┌─ Input data

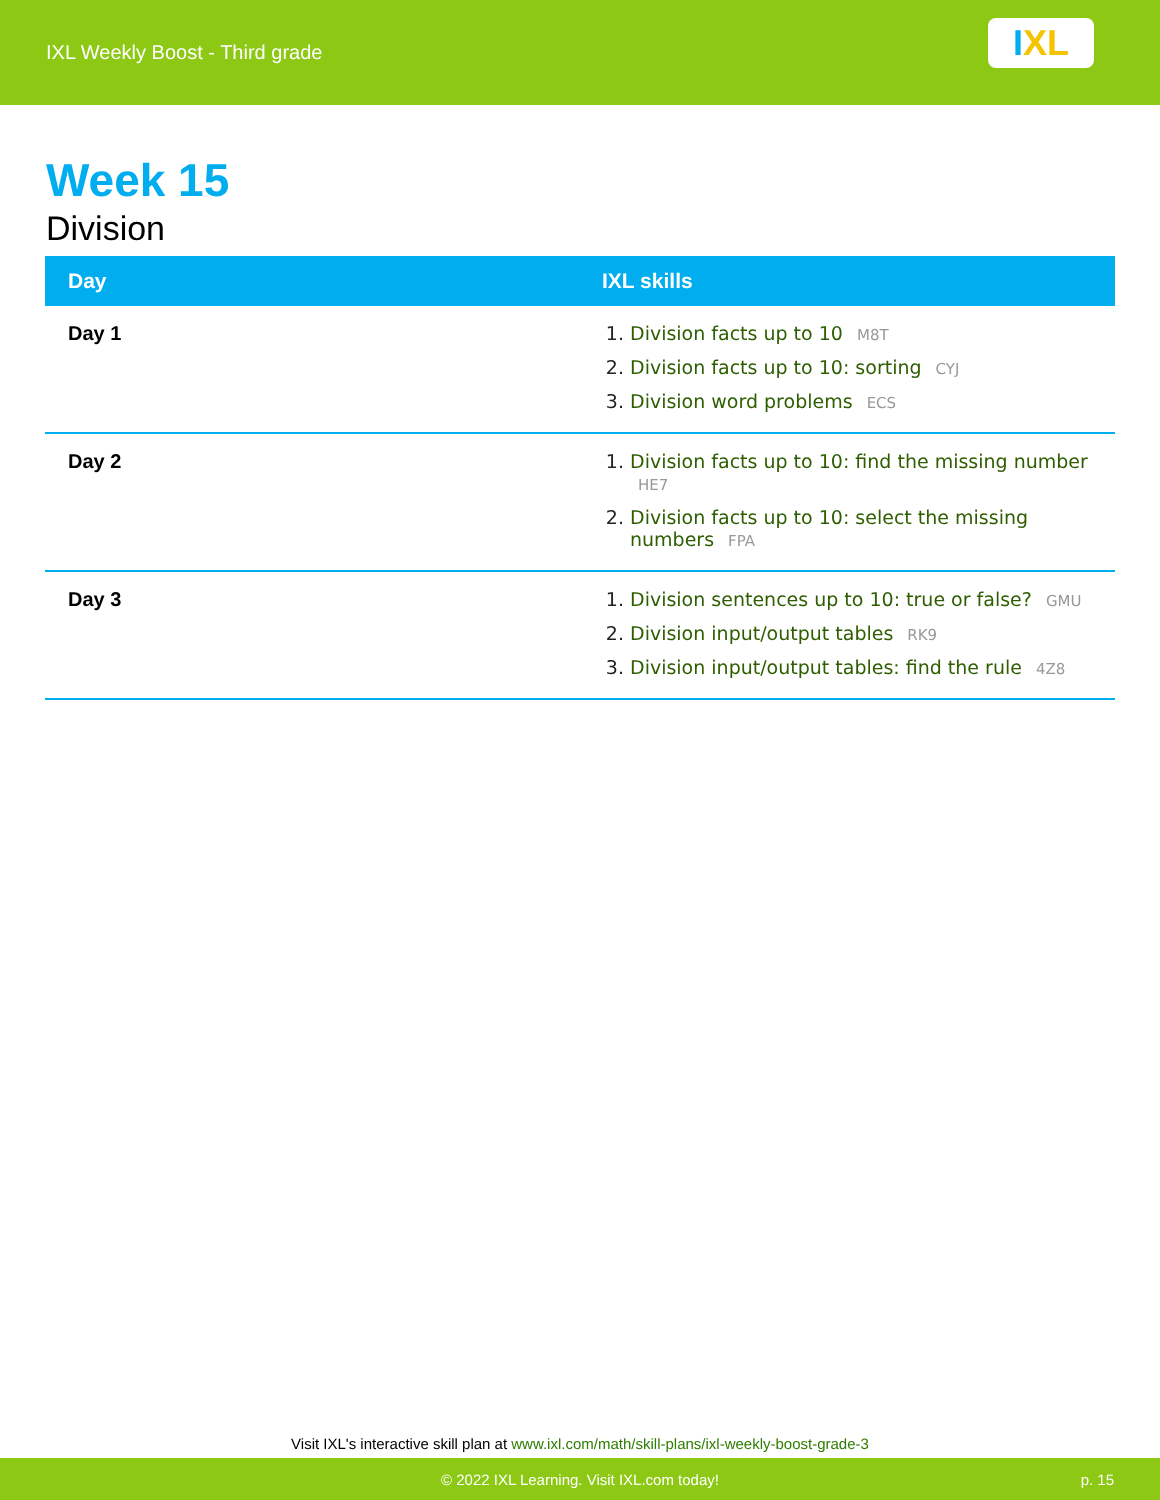IXL Weekly Boost - Third grade
I XL
Week 15
Division
| Day | IXL skills |
| --- | --- |
| Day 1 | Division facts up to 10 M8T Division facts up to 10: sorting CYJ Division word problems ECS |
| Day 2 | Division facts up to 10: find the missing number HE7 Division facts up to 10: select the missing numbers FPA |
| Day 3 | Division sentences up to 10: true or false? GMU Division input/output tables RK9 Division input/output tables: find the rule 4Z8 |
Visit IXL's interactive skill plan at www.ixl.com/math/skill-plans/ixl-weekly-boost-grade-3
© 2022 IXL Learning. Visit IXL.com today!
p. 15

└─

▶ **Work item**
Search the data above for the string "facts" and report each line that holds it.

▶ **Response**
| Day 1 | Division facts up to 10 M8T Division facts up to 10: sorting CYJ Division word problems ECS |
| Day 2 | Division facts up to 10: find the missing number HE7 Division facts up to 10: select the missing numbers FPA |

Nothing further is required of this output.